If you don’t think observability is cool, you will–when something unexplainable starts happening to your app under peak load. Be smarter–bring the unexplainable home, by running a load test in advance. K6 is the modern load testing framework allowing you to spin up a cute mob of robots that will behave just like your real users. Don’t limit yourself with HTTP, because why should you? Test your WebSocket load with AnyCable, k6 and Yabeda.
Maintainability
Your application has to survive not only this particular spike or peak load. It has to survive something much worse: the passing of time. The hopes, dreams and fears that multiple engineers bring into the codebase that has very little means of protecting itself from this treatment. We’ve seen a lot! And after all those years, our Head of Backend, Vladimir Dementyev, wrote a book that will give a superpower: you will be able to extend Rails, to introduce new layers of abstractions to the framework while remaining in the ethos of Rails, and preserving and extending its magical productivity, the developer happiness. And we know: happy codebases live long! Go ahead and read it: “Layered Design for Ruby on Rails Applications”.
While waiting for the book delivery, you can watch this talk on a related topic: Between Monoliths and Microservices.
Deployment
Rails applications could be deployed anywhere—from good old bare metal machines to Kubernetes clusters. And, of course, there are plenty of PaaS options.
Choose whatever better matches your team!
- Martian Kubernetes Kit: A smooth sailing toolkit from our SRE team
Martian Kubernetes Kit: A smooth sailing toolkit from our SRE team
- Kamal: hot deployment tool to watch—or a total game changer?
Kamal: hot deployment tool to watch—or a total game changer?
DX & testing
Ruby and Rails heavily focus on developer productivity—and so should you. Imagine having a reproducible, easy-to-set-up development environment, fast and reliable tests, and the ability to delegate repetitive routine tasks to robots! This is what we brought to you in this section!
Ruby on Whales–our Docker image for Rails–probably inspired the official Dockerfile, that was introduced in Rails 7.1. But take a look! It it not only good for you, but also for the new teammates joining you in the future!
Speaking about tests, we hope you write them! And not only unit tests, but also end-to-end test (here’ how!). But when you do, they may start slowing you down on the CI, and at some point, you might want to lock yourself up somewhere cozy with our test profiling toolkit, TestProf, to find smart ways to speed things up! And now you can start with the RailsConf 2024 workshop on speeding up tests with Testprof. If instead of cozy, it sounds tedious, stay tuned–TestProf Autopilot is coming!

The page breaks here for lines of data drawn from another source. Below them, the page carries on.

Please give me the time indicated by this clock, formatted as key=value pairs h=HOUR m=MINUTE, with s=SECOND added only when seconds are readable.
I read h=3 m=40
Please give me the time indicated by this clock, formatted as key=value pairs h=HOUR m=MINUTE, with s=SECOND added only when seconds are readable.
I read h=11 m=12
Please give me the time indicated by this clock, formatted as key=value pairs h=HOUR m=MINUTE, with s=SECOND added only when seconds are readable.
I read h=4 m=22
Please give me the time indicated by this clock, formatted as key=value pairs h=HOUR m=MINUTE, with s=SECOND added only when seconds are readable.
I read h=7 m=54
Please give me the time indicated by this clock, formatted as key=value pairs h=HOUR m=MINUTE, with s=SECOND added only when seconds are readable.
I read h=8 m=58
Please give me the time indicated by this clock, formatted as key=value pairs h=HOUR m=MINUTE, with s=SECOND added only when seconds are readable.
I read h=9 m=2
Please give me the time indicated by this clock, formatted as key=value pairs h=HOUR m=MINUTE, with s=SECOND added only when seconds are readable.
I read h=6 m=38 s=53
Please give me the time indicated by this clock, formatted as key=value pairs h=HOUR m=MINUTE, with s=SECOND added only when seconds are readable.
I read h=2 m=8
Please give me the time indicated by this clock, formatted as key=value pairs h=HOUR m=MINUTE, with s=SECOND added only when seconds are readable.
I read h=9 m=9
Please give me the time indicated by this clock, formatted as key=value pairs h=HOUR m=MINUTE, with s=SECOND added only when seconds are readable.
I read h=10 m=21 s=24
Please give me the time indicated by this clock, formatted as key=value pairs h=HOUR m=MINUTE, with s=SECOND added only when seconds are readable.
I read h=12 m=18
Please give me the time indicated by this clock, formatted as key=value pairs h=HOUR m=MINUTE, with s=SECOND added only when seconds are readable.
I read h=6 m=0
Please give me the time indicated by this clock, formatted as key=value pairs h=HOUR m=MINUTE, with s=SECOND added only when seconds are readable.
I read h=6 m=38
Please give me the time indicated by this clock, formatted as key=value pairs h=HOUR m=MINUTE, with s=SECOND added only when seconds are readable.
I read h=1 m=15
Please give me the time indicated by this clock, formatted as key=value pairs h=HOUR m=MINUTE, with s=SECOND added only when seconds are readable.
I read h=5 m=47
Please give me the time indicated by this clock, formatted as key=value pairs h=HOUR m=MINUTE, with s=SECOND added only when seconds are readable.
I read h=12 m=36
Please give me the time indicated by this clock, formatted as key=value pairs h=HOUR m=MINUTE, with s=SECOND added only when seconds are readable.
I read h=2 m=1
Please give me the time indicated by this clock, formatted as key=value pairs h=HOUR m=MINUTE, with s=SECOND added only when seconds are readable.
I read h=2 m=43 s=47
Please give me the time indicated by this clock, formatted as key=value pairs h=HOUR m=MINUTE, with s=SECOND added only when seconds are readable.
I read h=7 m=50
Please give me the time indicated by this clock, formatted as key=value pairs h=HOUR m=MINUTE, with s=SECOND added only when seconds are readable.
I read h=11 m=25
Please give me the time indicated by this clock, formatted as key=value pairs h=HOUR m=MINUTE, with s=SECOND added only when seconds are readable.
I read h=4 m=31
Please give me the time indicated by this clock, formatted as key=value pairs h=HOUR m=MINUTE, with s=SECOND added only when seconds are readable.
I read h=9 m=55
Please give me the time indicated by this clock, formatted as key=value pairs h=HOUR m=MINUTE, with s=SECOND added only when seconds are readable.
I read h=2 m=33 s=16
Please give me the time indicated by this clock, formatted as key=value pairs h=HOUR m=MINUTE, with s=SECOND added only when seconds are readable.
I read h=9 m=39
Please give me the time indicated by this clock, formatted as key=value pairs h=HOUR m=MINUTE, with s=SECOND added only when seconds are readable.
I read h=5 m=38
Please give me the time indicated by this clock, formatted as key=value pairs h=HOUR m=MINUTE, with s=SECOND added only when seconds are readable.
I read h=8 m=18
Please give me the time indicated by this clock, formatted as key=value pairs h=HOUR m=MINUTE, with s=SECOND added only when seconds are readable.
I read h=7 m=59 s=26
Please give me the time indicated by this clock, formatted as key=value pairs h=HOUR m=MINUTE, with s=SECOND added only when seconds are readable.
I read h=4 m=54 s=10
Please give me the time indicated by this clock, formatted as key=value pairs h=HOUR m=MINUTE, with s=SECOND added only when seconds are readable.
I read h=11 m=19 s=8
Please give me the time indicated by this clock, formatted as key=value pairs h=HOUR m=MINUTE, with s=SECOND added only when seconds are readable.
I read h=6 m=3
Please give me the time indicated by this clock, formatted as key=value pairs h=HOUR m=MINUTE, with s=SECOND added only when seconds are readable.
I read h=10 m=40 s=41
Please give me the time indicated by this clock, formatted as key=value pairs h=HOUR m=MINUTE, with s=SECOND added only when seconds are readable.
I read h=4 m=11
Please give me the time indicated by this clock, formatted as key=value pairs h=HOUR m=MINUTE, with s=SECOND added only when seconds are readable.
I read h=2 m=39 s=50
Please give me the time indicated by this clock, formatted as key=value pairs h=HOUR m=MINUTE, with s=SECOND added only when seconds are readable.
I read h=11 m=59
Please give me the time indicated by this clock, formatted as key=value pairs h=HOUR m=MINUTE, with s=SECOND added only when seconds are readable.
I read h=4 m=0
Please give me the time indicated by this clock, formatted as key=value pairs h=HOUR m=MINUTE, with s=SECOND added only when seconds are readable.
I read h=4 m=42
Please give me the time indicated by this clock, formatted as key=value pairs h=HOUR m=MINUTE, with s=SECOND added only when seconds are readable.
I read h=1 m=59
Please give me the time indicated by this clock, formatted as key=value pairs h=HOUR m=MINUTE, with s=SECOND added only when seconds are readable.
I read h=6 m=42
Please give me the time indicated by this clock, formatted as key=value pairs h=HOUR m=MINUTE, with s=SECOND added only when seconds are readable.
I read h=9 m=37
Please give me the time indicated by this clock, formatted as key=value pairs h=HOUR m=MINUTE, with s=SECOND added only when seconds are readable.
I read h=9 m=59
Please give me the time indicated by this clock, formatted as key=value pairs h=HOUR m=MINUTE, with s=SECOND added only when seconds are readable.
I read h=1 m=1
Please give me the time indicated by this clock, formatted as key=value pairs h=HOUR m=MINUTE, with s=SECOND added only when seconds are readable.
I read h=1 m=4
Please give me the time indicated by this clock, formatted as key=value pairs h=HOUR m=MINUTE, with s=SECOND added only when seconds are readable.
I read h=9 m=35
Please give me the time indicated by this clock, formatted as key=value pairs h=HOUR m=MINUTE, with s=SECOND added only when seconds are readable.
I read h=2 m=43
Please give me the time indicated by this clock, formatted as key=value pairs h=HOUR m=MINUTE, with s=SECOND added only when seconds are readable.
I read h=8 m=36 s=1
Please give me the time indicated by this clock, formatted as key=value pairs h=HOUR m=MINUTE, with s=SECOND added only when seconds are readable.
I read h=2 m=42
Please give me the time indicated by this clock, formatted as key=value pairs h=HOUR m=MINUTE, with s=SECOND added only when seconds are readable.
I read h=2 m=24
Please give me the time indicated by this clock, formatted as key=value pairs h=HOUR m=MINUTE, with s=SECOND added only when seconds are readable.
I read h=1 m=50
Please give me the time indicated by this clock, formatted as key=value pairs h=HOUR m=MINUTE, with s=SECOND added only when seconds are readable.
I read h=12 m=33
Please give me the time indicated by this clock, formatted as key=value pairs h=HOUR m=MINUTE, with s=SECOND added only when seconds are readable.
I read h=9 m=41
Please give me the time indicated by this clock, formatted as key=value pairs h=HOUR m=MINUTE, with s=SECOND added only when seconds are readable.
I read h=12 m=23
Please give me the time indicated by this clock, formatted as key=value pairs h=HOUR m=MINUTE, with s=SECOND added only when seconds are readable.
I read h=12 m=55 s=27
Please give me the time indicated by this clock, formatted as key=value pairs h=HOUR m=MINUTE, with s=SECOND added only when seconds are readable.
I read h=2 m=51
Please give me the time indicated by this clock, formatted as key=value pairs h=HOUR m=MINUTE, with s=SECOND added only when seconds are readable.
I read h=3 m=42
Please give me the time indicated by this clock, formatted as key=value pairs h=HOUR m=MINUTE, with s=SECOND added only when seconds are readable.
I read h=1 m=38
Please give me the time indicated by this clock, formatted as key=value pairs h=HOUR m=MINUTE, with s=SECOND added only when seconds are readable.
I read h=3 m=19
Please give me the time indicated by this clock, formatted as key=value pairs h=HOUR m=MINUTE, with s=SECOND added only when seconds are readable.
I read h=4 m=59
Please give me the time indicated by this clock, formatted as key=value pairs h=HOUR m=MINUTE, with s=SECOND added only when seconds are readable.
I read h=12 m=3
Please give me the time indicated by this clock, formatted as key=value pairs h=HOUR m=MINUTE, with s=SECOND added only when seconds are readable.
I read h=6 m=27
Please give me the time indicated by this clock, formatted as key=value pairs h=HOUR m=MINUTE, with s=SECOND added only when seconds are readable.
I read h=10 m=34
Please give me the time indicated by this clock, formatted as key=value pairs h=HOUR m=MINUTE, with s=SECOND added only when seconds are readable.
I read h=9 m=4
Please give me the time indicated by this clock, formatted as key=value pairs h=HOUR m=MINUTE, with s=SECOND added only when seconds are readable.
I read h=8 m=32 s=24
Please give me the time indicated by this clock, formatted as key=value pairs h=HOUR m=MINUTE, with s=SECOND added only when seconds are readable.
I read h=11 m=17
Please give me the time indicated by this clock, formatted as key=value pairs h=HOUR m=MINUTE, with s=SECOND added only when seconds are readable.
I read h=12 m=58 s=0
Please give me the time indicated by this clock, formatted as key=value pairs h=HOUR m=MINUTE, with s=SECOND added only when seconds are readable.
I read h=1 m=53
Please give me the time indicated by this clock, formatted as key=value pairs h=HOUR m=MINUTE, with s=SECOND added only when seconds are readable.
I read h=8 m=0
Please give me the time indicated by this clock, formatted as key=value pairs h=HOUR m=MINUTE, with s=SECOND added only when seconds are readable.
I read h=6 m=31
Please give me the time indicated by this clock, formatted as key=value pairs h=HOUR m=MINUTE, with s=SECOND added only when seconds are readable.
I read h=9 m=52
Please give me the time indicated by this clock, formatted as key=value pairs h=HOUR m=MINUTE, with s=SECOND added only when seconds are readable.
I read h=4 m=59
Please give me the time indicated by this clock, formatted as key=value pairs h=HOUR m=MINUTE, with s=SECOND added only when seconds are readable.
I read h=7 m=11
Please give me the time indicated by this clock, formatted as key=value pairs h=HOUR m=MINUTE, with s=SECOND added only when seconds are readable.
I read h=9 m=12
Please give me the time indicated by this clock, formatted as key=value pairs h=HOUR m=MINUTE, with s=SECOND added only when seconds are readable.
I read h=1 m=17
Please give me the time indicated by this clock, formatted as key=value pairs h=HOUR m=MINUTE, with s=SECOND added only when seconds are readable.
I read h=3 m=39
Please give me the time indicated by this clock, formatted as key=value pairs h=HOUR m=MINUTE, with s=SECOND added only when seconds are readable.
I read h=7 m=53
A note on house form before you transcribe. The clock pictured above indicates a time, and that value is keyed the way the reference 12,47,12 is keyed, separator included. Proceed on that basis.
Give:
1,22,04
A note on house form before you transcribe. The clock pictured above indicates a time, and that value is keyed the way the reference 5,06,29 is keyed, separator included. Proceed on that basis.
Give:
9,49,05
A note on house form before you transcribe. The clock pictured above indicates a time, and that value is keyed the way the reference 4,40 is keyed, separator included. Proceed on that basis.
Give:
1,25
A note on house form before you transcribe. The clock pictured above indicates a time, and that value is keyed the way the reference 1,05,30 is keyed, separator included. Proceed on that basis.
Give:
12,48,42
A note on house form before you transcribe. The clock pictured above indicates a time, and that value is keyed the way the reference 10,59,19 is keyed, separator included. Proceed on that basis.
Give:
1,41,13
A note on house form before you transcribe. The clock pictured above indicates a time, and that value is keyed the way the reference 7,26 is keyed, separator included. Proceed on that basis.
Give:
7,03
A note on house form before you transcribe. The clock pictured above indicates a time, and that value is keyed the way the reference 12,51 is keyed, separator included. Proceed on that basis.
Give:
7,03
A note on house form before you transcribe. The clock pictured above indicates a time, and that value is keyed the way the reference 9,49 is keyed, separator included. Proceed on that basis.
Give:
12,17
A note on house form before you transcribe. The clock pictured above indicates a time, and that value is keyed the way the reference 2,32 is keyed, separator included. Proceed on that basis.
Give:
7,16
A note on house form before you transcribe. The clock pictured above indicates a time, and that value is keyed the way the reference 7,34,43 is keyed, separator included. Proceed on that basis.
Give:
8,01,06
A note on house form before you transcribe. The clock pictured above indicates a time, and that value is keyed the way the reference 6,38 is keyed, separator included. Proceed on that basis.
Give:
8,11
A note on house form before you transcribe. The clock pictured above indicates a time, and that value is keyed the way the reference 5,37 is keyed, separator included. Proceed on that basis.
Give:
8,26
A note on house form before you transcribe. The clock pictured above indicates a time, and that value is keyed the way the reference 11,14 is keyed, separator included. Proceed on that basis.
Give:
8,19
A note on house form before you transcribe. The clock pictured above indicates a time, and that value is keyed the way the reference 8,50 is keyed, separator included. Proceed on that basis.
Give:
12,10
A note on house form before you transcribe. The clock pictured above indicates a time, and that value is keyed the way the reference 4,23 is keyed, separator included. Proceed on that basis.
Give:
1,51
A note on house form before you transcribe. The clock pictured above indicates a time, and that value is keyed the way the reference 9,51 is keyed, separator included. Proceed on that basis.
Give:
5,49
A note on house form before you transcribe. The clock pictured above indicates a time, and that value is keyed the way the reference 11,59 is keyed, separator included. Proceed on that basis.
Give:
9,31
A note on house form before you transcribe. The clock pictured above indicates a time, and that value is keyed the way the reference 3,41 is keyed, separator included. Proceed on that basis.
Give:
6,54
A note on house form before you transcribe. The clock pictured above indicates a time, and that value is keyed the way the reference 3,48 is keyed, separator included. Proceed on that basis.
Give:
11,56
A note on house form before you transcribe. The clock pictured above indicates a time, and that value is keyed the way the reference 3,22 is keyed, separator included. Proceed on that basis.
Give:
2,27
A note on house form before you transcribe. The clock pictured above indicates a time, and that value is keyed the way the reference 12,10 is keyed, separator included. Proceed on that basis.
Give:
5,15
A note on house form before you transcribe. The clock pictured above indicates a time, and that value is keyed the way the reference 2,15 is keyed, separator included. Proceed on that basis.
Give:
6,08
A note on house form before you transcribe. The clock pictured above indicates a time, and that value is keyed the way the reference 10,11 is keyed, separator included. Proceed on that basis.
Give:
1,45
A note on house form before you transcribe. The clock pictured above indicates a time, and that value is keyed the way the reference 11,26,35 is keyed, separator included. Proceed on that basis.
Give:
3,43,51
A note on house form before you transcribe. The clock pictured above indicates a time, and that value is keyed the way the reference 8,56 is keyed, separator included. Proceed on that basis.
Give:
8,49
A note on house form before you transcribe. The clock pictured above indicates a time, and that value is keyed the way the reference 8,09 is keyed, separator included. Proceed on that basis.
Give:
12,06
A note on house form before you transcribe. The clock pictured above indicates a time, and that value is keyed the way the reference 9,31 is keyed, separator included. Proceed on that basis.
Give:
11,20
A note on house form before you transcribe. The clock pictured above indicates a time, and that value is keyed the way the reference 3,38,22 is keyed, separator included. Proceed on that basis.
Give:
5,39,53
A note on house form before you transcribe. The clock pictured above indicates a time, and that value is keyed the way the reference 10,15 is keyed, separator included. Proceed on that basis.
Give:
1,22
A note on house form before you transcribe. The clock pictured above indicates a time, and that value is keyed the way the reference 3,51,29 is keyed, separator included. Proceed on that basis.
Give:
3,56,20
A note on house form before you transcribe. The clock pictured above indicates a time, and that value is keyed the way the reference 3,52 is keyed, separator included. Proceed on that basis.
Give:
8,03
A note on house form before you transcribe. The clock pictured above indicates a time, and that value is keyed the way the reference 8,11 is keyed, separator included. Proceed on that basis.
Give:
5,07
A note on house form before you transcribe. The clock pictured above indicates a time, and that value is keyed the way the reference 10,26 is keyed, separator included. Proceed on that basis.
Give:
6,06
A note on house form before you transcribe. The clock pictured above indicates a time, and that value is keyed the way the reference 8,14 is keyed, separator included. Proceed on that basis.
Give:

Speaking about tedious, refactoring legacy code (that’s how we call the code written by your company co-founder) is hardly a happy task. But check our our classic Terraforming Rails presentation, and you may change your mind! With the right tools and process, it can be fun.
Now that you are all set, let’s add something nice and sweet, like our open source Git hook manager, Lefthook! Check it out and thank us later.